===== Exercise inputs
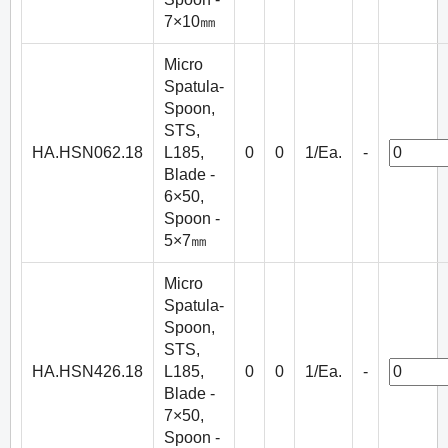
7×10㎜
Micro
Spatula-
Spoon,
STS,
HA.HSN062.18
L185,
0
0
1/Ea.
-
Blade -
6×50,
Spoon -
5×7㎜
Micro
Spatula-
Spoon,
STS,
HA.HSN426.18
L185,
0
0
1/Ea.
-
Blade -
7×50,
Spoon -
==========
### Task requirements
Change every "Micro" in the rows above to "Mini" and copy out all the text with nothing else altered. Leave out the pictures.

### Solution for this exercise
7×10㎜
Mini
Spatula-
Spoon,
STS,
HA.HSN062.18
L185,
0
0
1/Ea.
-
Blade -
6×50,
Spoon -
5×7㎜
Mini
Spatula-
Spoon,
STS,
HA.HSN426.18
L185,
0
0
1/Ea.
-
Blade -
7×50,
Spoon -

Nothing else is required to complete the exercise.